### [WORK TASK]
Rewrite the records below, replacing "List" with "Rank" and leaving everything else unchanged. Omit the pictures.
= Beginning of Section =
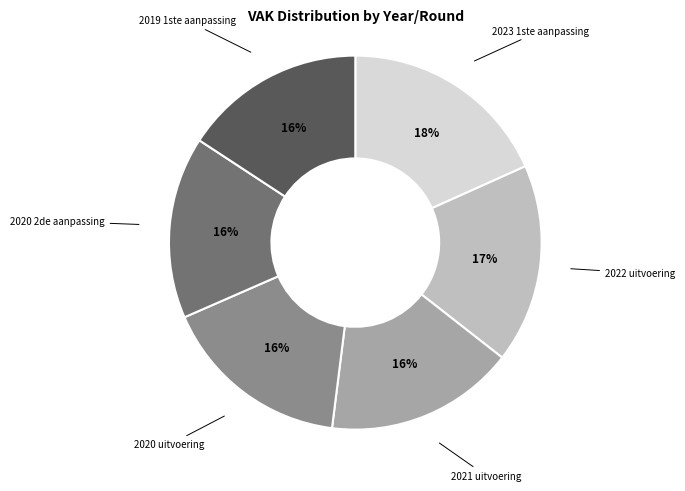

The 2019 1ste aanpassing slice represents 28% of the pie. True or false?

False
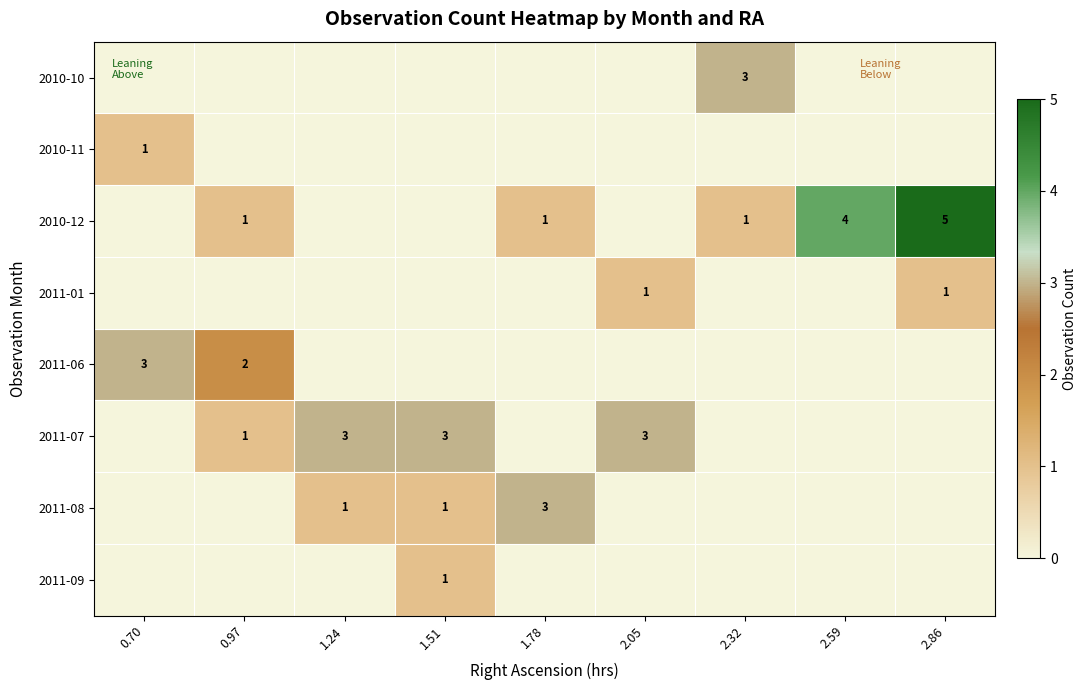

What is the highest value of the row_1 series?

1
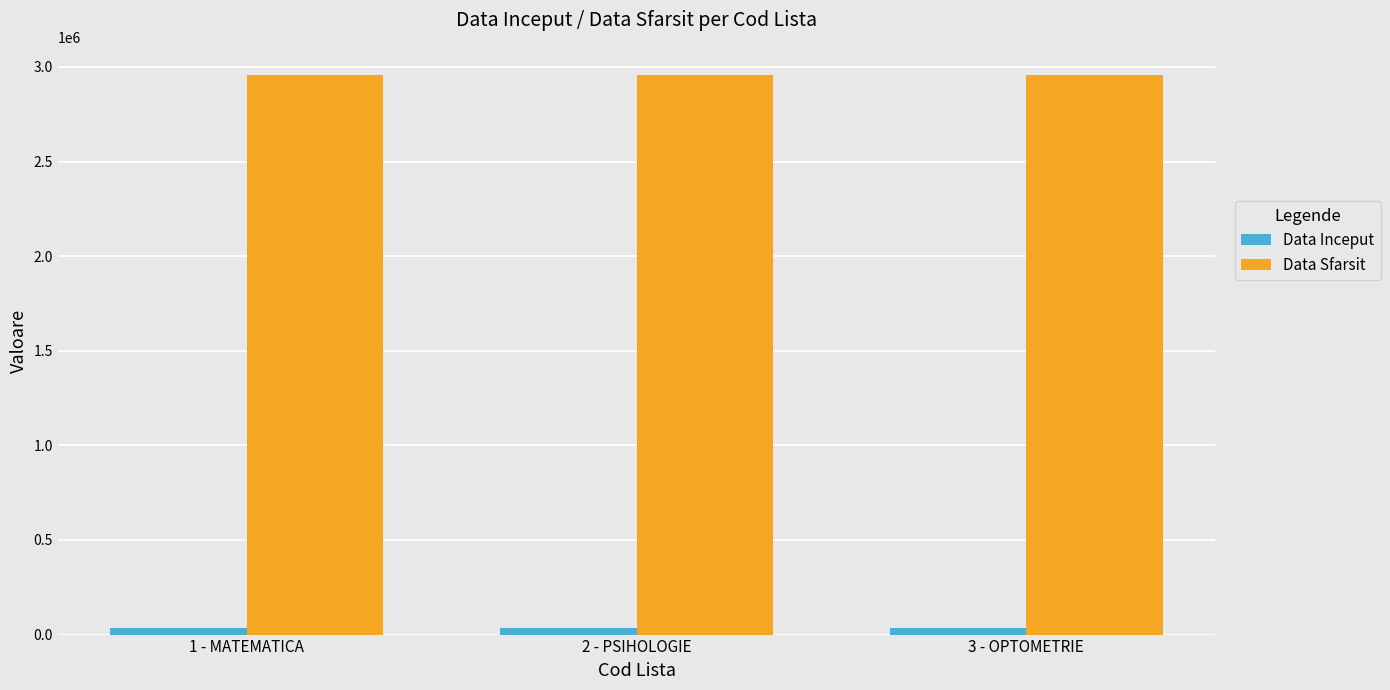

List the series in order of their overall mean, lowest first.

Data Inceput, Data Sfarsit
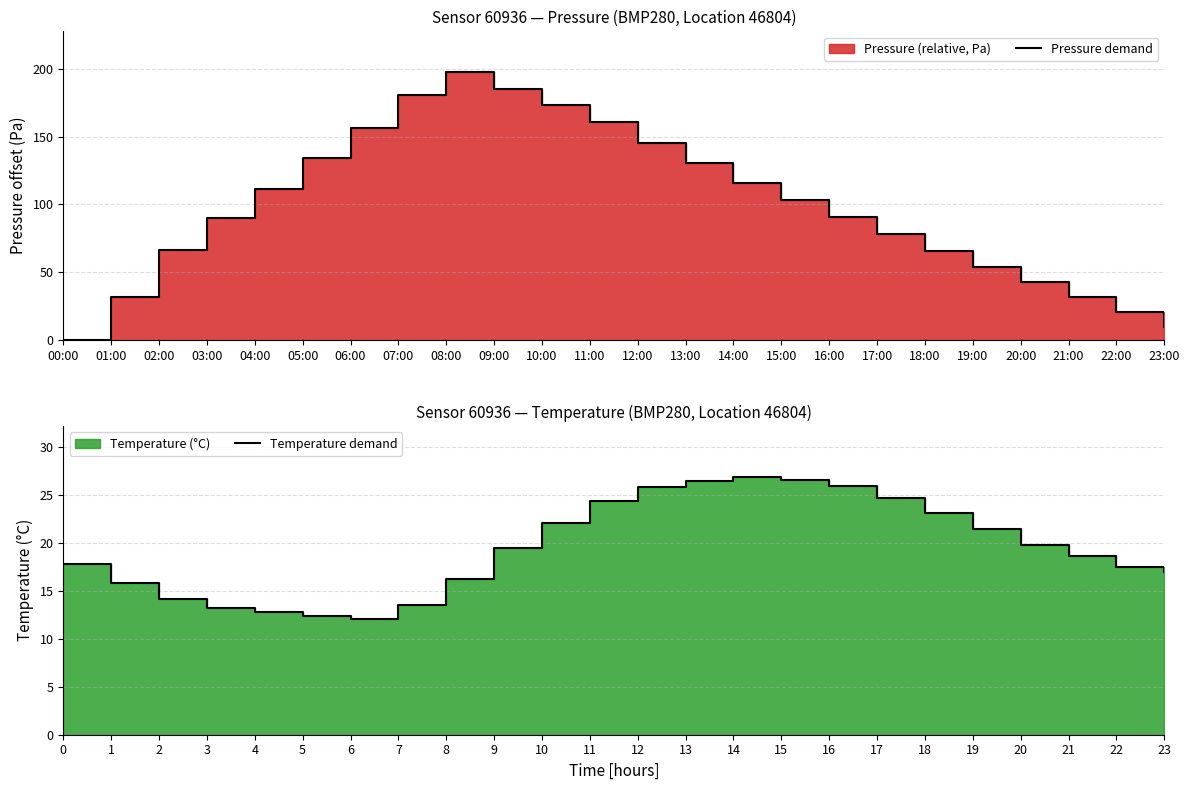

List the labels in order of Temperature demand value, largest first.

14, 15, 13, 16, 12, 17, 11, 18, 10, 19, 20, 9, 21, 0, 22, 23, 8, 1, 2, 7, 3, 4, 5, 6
= End of Section =
### [COMPLETED TASK]
The 2019 1ste aanpassing slice represents 28% of the pie. True or false?

False

What is the highest value of the row_1 series?

1

Rank the series in order of their overall mean, lowest first.

Data Inceput, Data Sfarsit

Rank the labels in order of Temperature demand value, largest first.

14, 15, 13, 16, 12, 17, 11, 18, 10, 19, 20, 9, 21, 0, 22, 23, 8, 1, 2, 7, 3, 4, 5, 6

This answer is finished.